In the data below, the answer is the run of lines from the line containing "110032: 1 -> 2" through the line containing "110181: 2 -> 1", both included; print it exactly and nothing else.

*Provided records*
BEGIN

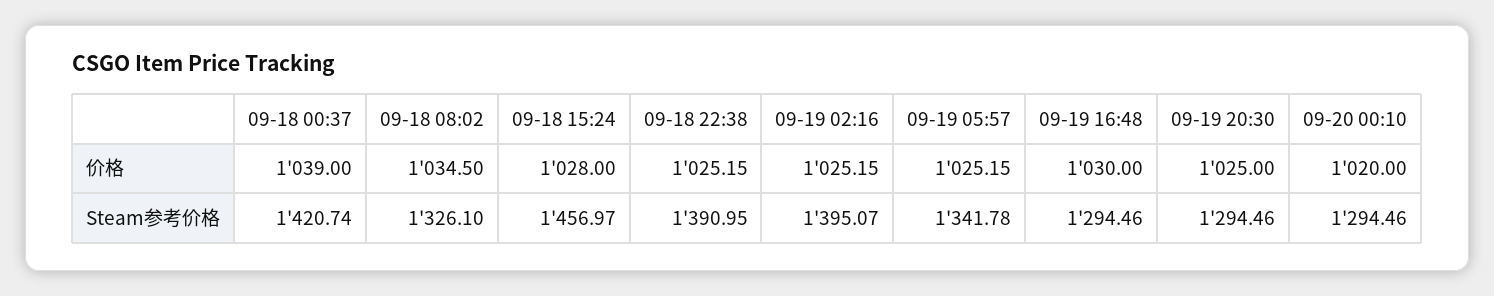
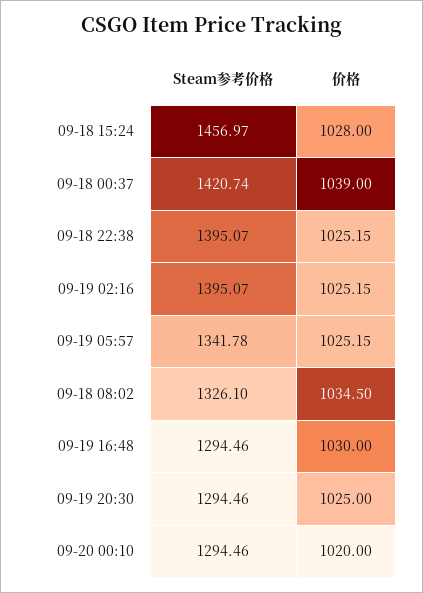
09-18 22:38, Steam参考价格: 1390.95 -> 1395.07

END
BEGIN

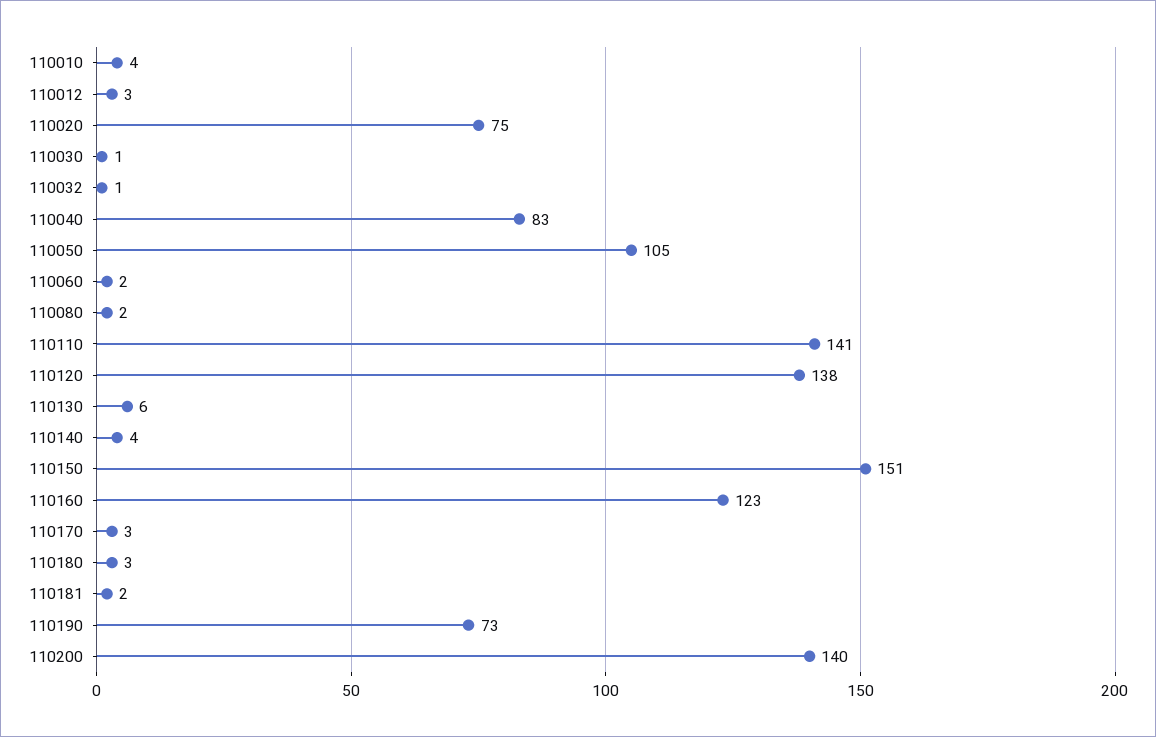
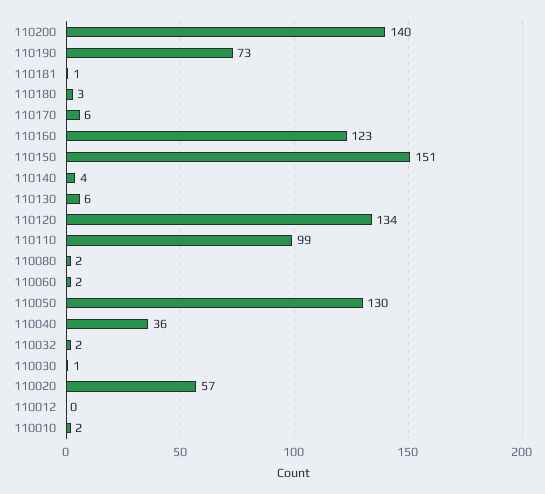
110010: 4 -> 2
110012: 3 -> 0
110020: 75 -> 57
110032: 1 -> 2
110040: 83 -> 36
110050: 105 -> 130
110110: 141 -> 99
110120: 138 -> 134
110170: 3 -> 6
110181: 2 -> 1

END
BEGIN

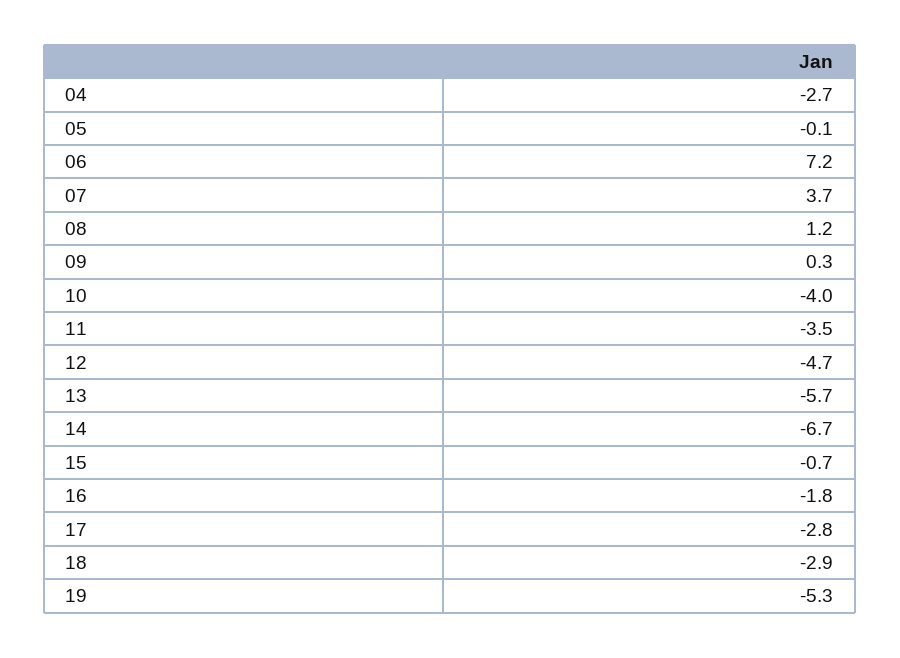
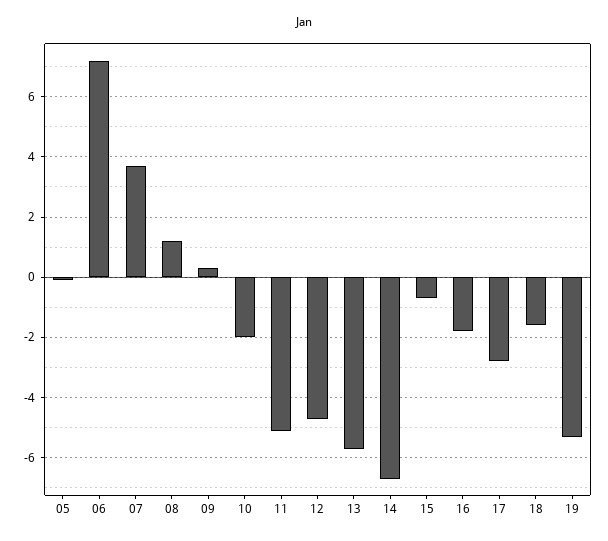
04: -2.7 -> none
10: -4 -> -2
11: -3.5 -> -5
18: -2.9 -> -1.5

END

*Worked solution*
110032: 1 -> 2
110040: 83 -> 36
110050: 105 -> 130
110110: 141 -> 99
110120: 138 -> 134
110170: 3 -> 6
110181: 2 -> 1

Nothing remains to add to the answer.